September 07


Scientifically Ever After by Sarah Albee

Nerdy Friends, I’m excited to introduce you to my new book, Fairy Tale Science.

I’ve loved fairy tales since I was very young, although my older sister is fond of reminding me what a pain in the neck I was when our babysitters read them to us. I interrupted with lots of questions. For instance:

  • Wouldn’t dancing around in glass slippers give Cinderella terrible blisters?
  • Why didn’t the prince bring Rapunzel a rope? Or a pair of cutting shears so she could climb down her own braid?
  • How is it that Sleeping Beauty’s parents didn’t assign their daughter a full security detail on her 16th birthday to make sure she didn’t come across a spinning wheel?

No matter how many times I begged to hear a story again, it never failed to elicit a deep emotional response from me. I was traumatized by the “Little Match Girl,” annoyed by the gullibility of Little Red Riding Hood, and appalled by the rude manners of the princess in “The Princess and the Pea.” And don’t get me started on the tale of “The Fisherman and His Wife,” who wasted their three wishes—I had my three wishes all prepared and at-the-ready, just in case a genie showed up.    

While of course I always knew that the stories were fictional, as I studied more history, I came to understand that some of the plots, improbable and fanciful as they were, reflected what pre-modern-era people thought and feared, and the challenges they faced. I wondered which details in each tale might be scientifically plausible, or based on actual historical events.
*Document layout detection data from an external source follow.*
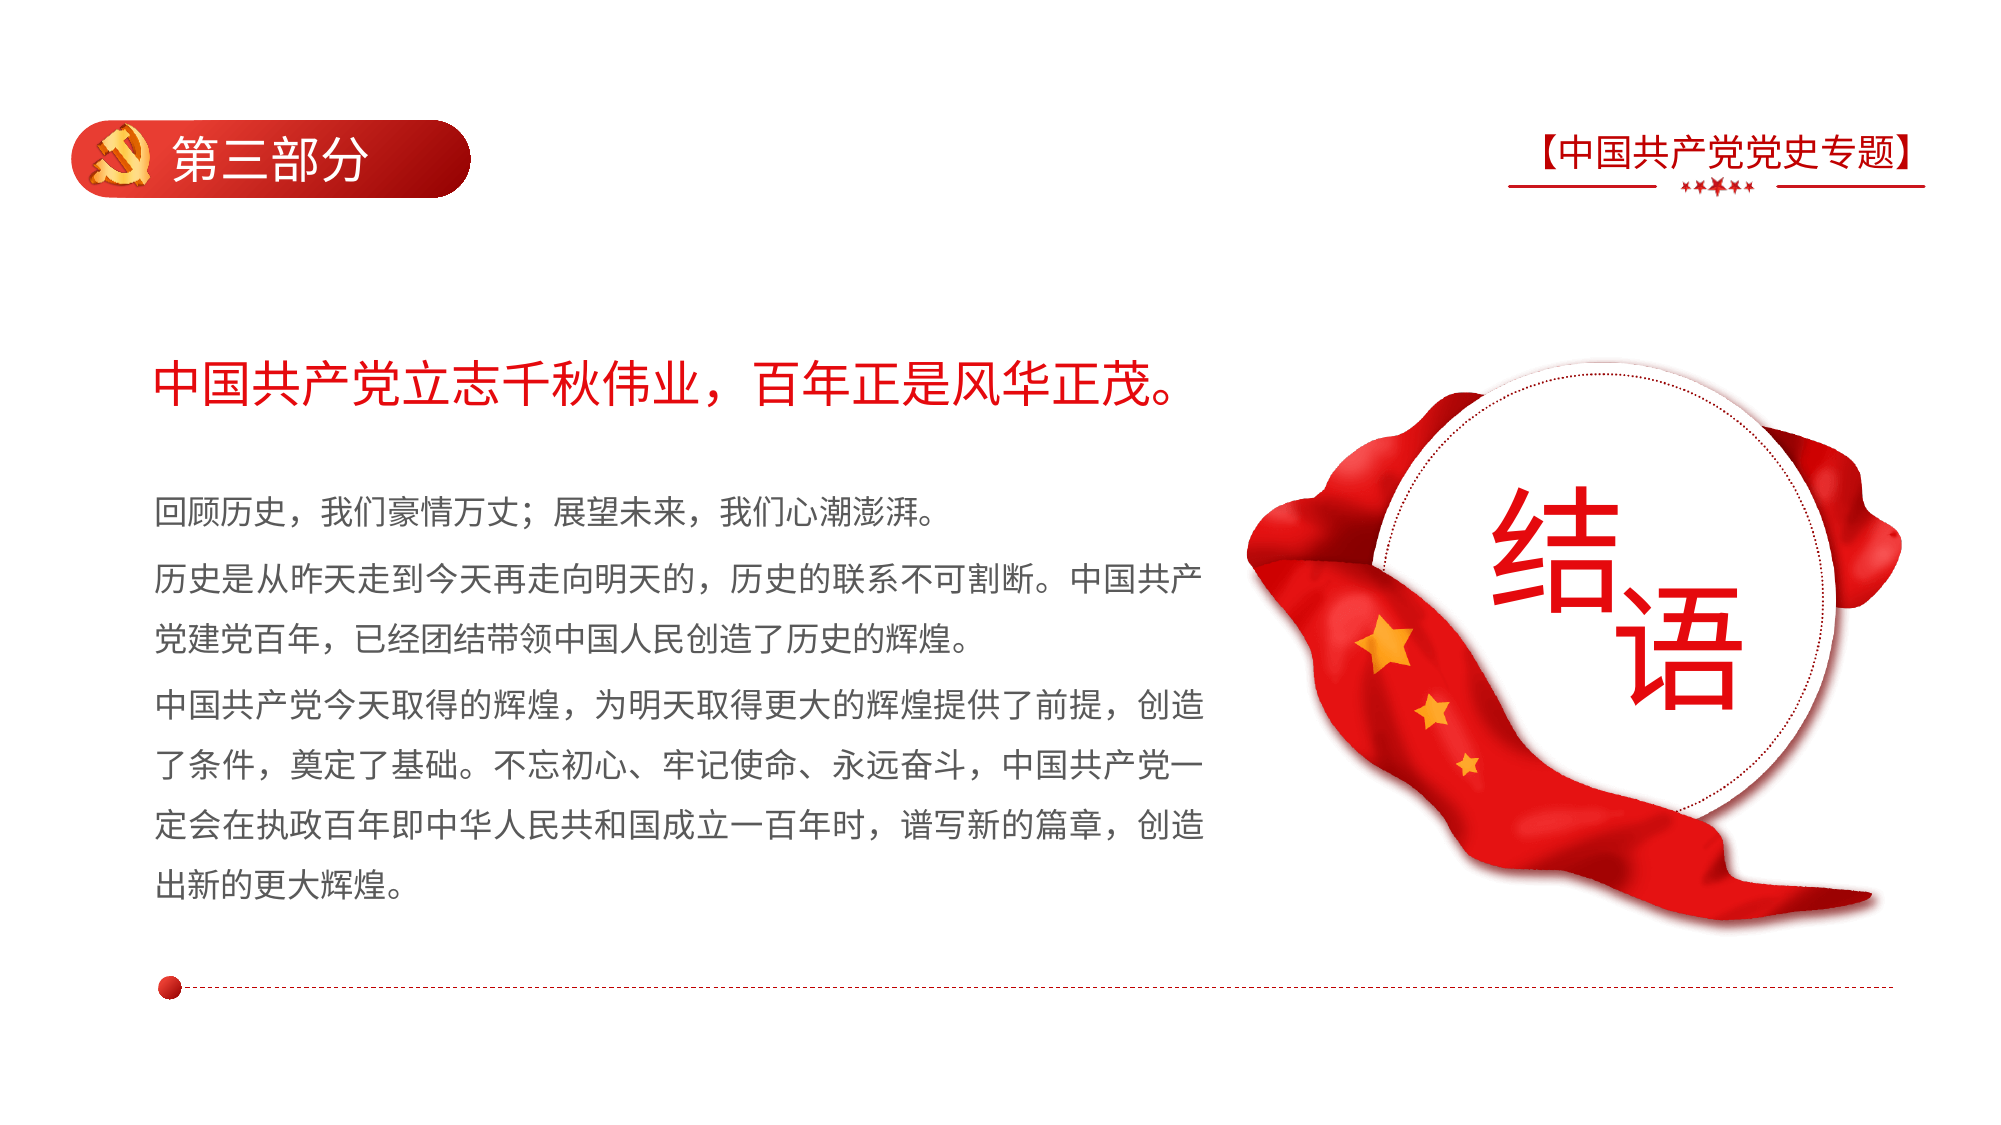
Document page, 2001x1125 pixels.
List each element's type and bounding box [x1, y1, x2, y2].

text_box [158, 976, 1894, 1000]
text_box [71, 104, 471, 205]
text_box [0, 0, 2000, 1125]
text_box [1188, 119, 1953, 198]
I learned that it wasn’t so long ago that otherwise rational people believed in magic, and giants, and witches. At times when the average man stood just a few inches over five feet, someone a few inches over six feet would have been considered a giant. People often crafted stories that hinged on phenomena they didn’t understand. And today, in our modern world, what once looked like magic is now routine in our daily lives. We’ve gone from “Open Sesame!” to “Alexa, unlock the door.”     

Every chapter in the book begins with a synopsis of a tale, followed by a scientific question about some element of the tale, and hands-on experiments. A number of the tales are familiar to American kids (thanks, Disney!), but because so many stories have deep roots in far-flung parts of the world, I added “tale origins” boxes to show kids that many of the tales co-opted by the Grimm brothers and Perrault were not European in origin.

Here is a peek at the way the book works, with a few examples of some science-based questions:

  • (For Sleeping Beauty): Could a person die from a prick to their finger?

Yes. In pre-penicillin days you could easily die from a prick to your finger, or any simple puncture wound or cut. In the “Explore the Science” section readers learn about the history of the discovery of penicillin, and in the “Try This” section they can grow a penicillium-type mold.

  • (For Jack and the Beanstalk): Could giants with human proportions exist?

No. In the “Explore the Science” section readers learn about how all terrestrial organisms, from a tiny fruit fly to a giant seismosaurus, are shaped to their advantage by natural selection, and that they are ruled by gravitational forces. The legs of large terrestrial organisms must hold up a body increasing in weight by the cube of its length. So even if a giant that were, say, four times Jack’s height existed, his legs would be so massive that he could never chase Jack nimbly down the beanstalk.

  • (For Rumpelstiltskin): Could straw be turned into gold?

Um, sort of? In the “Explore the Science” section readers learn about plants that absorb metals, so it’s possible for straw to contain (trace amounts) of gold. Then readers perform experiments to learn about capillary action and cohesion.

And the fun doesn’t stop there!

  • For “Goldilocks and the Three Bears,” we determine whether the hot/cold/just-right temperatures of the three bowls of porridge violate Newton’s law of cooling.
  • For “The Frog Prince,” kids perform buoyancy experiments, including how an object’s density affects its ability to float.
  • For “Rapunzel,” we test the ultimate tensile strength of human hair.

Nerdy Friends, I hope this book will spark curiosity in all of your readers—both kids who love STEM and kids who love stories. Because sometimes science can seem truly magical.

Pic 10 albee for bioSarah Albee writes nonfiction science and history books for kids, ranging from preschool through middle grade. Recent titles include Accidental Archaeologists: True Stories of Unexpected Discoveries, North America: A Fold-out Graphic History, and Poison: Deadly Deeds, Perilous Professions, and Murderous Medicines. She can’t wait to visit schools in-person again.